__Text shown__.
☆ ☆ ☆ ☆ ☆ ☆ ☆
1. Exposure to an activating substance
2. Tissue thromboplastin activates factor VII (extrinsic)
3. Subendothelial collagen activates factor XII (intrinsic pathway)
4. Phospholipid surface of platelets
5. Calcium (derived from dense granules)
Thrombosis
a. Pathologic formation of an intravascular blood clot
b. Can occur in artery or vein
c. Most common location is deep veins of the leg below the knee
Thrombosis characterized by--
i. Attachment to vessel wall
ii. Lines of Zahn
iii. Both help distinguish thrombus from postmortem clot
Lines of Zahn
1. Alternating layers of platelets/fibrin and RBCs
Disruption in normal blood flow
i. Stasis and turbulence of blood flow increases risk for thrombosis
ii. Blood flow is normally continuous and laminar
iii. Keeps platelets and factors dispersed and inactivated
Increased risk for DVT
a. Immobilization
b. Cardiac well dysfunction
c. Aneurysm
Endothelial cell damage
i. Endothelial damage disrupts the protective function of endothelial cells increasing risk for thrombosis
Prevention of thrombosis by sub endothelial cells
(one way)
☆ ☆ ☆ ☆ ☆ ☆ ☆
__Task item__. From the notes on thrombosis, extract the passage between "1. Exposure to" and "from dense granules)", inclusive. The records aren't needed for anything here.

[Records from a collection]
☆ ☆ ☆ ☆ ☆ ☆ ☆
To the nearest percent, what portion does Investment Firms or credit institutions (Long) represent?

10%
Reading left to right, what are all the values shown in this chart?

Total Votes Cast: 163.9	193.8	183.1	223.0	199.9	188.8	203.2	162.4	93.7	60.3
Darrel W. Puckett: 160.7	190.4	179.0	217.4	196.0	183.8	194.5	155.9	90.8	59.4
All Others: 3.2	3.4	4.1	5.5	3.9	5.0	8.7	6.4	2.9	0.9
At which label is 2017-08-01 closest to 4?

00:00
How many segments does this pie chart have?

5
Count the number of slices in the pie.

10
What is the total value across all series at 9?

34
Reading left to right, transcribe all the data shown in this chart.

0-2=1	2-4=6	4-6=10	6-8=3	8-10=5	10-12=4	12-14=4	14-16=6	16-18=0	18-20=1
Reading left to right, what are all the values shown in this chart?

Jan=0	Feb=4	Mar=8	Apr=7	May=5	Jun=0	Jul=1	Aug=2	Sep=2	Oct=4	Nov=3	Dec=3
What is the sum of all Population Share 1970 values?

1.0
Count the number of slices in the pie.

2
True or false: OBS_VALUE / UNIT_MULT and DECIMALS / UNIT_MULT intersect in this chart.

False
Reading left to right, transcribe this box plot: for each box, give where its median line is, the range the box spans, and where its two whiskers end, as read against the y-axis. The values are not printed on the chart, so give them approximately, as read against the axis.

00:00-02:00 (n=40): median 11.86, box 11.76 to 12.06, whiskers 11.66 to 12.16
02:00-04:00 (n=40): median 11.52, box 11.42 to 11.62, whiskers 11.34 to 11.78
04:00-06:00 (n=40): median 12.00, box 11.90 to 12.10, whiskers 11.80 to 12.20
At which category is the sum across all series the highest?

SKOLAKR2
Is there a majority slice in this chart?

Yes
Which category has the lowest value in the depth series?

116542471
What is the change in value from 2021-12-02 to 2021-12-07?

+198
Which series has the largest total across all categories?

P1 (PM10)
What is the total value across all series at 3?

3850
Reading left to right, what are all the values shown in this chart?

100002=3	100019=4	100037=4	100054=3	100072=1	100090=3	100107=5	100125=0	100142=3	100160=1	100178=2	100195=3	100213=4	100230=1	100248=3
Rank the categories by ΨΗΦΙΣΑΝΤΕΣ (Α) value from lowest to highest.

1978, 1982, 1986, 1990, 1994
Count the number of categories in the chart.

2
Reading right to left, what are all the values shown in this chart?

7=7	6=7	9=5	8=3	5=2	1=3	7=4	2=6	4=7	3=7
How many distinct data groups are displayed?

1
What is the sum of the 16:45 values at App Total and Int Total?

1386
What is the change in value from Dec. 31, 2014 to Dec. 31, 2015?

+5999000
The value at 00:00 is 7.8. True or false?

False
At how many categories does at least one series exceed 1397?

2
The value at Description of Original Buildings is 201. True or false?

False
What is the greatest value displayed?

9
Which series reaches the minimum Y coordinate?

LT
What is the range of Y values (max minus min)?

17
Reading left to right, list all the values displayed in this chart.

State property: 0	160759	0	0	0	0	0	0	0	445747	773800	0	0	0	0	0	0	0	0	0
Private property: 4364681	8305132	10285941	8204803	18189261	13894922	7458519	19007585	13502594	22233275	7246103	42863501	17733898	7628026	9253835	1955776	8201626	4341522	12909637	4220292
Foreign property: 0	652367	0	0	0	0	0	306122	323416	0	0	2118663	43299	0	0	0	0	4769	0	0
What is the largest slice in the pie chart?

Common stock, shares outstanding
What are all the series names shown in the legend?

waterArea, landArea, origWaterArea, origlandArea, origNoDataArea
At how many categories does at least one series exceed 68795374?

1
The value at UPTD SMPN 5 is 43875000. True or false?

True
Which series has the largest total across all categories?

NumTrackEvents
☆ ☆ ☆ ☆ ☆ ☆ ☆
__Answer to the problem__.
1. Exposure to an activating substance
2. Tissue thromboplastin activates factor VII (extrinsic)
3. Subendothelial collagen activates factor XII (intrinsic pathway)
4. Phospholipid surface of platelets
5. Calcium (derived from dense granules)